感謝の言葉を発すると、抗ストレス作用のホルモンが分泌

アスリートらをサポートする他、企業の産業医も務める精神科医の木村好珠さん【写真:荒川祐史】
アスリートらをサポートする他、企業の産業医も務める精神科医の木村好珠さん【写真:荒川祐史】

――診断を受ける以外の対処法はあるでしょうか。

 1人で抱え込まないこと。このような時こそ、人に頼ることは大事です。自分がリラックスできる人と時間を過ごし、楽しい時間を共有しましょう。そして、感謝を口にしてください。それによって、抗ストレス作用があるホルモンのオキシトシンが分泌され、心身の状態が良化することもあります。

――リラックスできる相手が身近にいない場合は。

 1人で楽しめることに時間を費やし、そこで感じたことを家族や友人に伝え、共有してください。

――不安を忘れるために、お酒を飲みすぎてしまうこともあると思います。

 飲みすぎはいかなる時も良くありませんが、「酒うつ」という言葉があるくらい、アルコールにはうつを引き起こすリスクがあります。そして、酔いつぶれることで睡眠障害にもなる可能性もあります。酔って寝ることは気絶と同じで、一時的に深く眠ることはできますが、いったん目が覚めると覚醒して眠れなくなることも。そうなると、健康状態が悪化し、事件で受けたショックに加えてメンタルの状態はさらに悪化します。

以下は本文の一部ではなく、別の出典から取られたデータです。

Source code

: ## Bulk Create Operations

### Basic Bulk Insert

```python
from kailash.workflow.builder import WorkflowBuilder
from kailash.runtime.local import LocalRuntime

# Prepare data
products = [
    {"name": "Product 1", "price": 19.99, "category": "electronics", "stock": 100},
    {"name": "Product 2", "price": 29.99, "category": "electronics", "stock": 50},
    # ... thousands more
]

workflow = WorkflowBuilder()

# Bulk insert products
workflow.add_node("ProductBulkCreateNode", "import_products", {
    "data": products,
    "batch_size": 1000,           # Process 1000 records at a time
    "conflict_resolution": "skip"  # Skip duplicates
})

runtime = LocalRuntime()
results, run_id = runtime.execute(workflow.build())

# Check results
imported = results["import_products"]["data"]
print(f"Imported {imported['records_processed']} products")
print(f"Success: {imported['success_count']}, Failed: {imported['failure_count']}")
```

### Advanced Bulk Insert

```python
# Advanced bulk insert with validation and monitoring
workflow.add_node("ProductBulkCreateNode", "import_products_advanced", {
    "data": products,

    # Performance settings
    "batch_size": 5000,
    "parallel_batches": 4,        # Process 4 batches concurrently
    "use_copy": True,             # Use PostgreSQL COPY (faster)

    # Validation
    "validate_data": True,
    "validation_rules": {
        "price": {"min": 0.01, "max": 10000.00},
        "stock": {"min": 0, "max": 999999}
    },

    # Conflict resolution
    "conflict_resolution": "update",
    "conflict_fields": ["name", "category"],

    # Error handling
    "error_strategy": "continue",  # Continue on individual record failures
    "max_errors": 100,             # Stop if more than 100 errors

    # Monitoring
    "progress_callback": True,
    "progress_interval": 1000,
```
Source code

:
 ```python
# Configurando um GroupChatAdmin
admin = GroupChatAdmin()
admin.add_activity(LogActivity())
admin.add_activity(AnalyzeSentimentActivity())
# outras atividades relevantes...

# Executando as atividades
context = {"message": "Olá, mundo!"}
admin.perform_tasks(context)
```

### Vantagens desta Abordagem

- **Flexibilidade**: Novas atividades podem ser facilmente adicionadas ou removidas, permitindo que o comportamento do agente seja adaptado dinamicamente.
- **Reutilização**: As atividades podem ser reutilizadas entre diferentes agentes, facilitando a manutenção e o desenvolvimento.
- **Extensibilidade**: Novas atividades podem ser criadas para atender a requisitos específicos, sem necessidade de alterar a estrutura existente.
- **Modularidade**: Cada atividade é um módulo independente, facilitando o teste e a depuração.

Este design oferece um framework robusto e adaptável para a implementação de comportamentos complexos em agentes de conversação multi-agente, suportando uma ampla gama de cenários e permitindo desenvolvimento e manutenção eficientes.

――改めて、こうした状態に陥った時、どのような心の持ち方をすればいいでしょうか。

 まずは、「ショックを受けるのは自然なこと」と思ってください。これだけのことが起きてしまったのですから。そして、今ある小さな幸せや目の前にいる人、できることを大切にする日々を過ごしてください。健康な人にも何かしらの不安はあるものですし、心が不安定な時は幸せなことよりも不安に目がいきがちです。その状態で先のことを考えすぎると、どんどん不安は膨らみます。そこは気をつけてください。

(柳田 通斉)

木村好珠(きむら・このみ)

1990年2月28日、東京都生まれ。東邦大学医学部卒。大学1年生で準ミス日本に輝き、芸能活動を開始。日本テレビ系「シューイチ」などに出演した。2014年に医師免許取得。慶應義塾大学病院での研修後は精神科医に。現在は脳疲労専門メディカルスパ「ブレインパーク」などでクリニック勤務を続けながら、産業医として企業の健康づくりに携わる。また、J1北海道コンサドーレ札幌のアカデミー、J2横浜FCのアカデミーでもメンタルアドバイザーを務めている。趣味はサッカー観戦とアニメ鑑賞。ホリプロ所属。